Start of Document segment

First, construct a line XY parallel to PQ.

We know that the angles on the same side of the transversal is equal to 180°.

So, ∠PQR+∠QRX = 180°

Or, ∠QRX = 180°-110°

∴ ∠QRX = 70°

Similarly,

∠RST +∠SRY = 180°

Or, ∠SRY = 180°- 130°

∴ ∠SRY = 50°

Now, for the linear pairs on the line XY-

∠QRX+∠QRS+∠SRY = 180°

Putting their respective values, we get

∠QRS = 180° – 70° – 50°

Hence, ∠QRS = 60°

**5. In Fig. 6.32, if AB || CD, ∠APQ = 50° and ∠PRD = 127°, find x and y.**

**Solution:**

From the diagram,

∠APQ = ∠PQR (Alternate interior angles)

Now, putting the value of ∠APQ = 50° and ∠PQR = x, we get

x = 50°

Also,

∠APR = ∠PRD (Alternate interior angles)

Or, ∠APR = 127° (As it is given that ∠PRD = 127°)

We know that

∠APR = ∠APQ+∠QPR

Now, putting values of ∠QPR = y and ∠APR = 127°, we get

127° = 50°+ y

Or, y = 77°

Thus, the values of x and y are calculated as:

x = 50° and y = 77°

**6. In Fig. 6.33, PQ and RS are two mirrors placed parallel to each other. An incident ray AB strikes the mirror PQ at B, the reflected ray moves along the path BC and strikes the mirror RS at C and again reflects back along CD. Prove that AB || CD.**

**Solution:**

First, draw two lines, BE and CF, such that BE ⊥ PQ and CF ⊥ RS.

End of Document segment
Start of Dataset records

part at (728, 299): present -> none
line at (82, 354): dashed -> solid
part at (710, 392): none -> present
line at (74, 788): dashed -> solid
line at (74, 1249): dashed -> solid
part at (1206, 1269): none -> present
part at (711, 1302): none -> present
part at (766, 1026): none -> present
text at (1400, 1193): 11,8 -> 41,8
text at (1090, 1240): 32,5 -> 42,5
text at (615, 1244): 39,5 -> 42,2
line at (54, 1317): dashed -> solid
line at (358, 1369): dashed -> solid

End of Dataset records

→ **Tasks to carry out**
- 1) Transcribe the stretch of the geometry solutions from "x = 50° and" through "and CF ⊥ RS.".
- 2) Restate all thirteen entries under Block 1 word for word.

→ **Task results**
- 1)
x = 50° and y = 77°

**6. In Fig. 6.33, PQ and RS are two mirrors placed parallel to each other. An incident ray AB strikes the mirror PQ at B, the reflected ray moves along the path BC and strikes the mirror RS at C and again reflects back along CD. Prove that AB || CD.**

**Solution:**

First, draw two lines, BE and CF, such that BE ⊥ PQ and CF ⊥ RS.

- 2)
part at (728, 299): present -> none
line at (82, 354): dashed -> solid
part at (710, 392): none -> present
line at (74, 788): dashed -> solid
line at (74, 1249): dashed -> solid
part at (1206, 1269): none -> present
part at (711, 1302): none -> present
part at (766, 1026): none -> present
text at (1400, 1193): 11,8 -> 41,8
text at (1090, 1240): 32,5 -> 42,5
text at (615, 1244): 39,5 -> 42,2
line at (54, 1317): dashed -> solid
line at (358, 1369): dashed -> solid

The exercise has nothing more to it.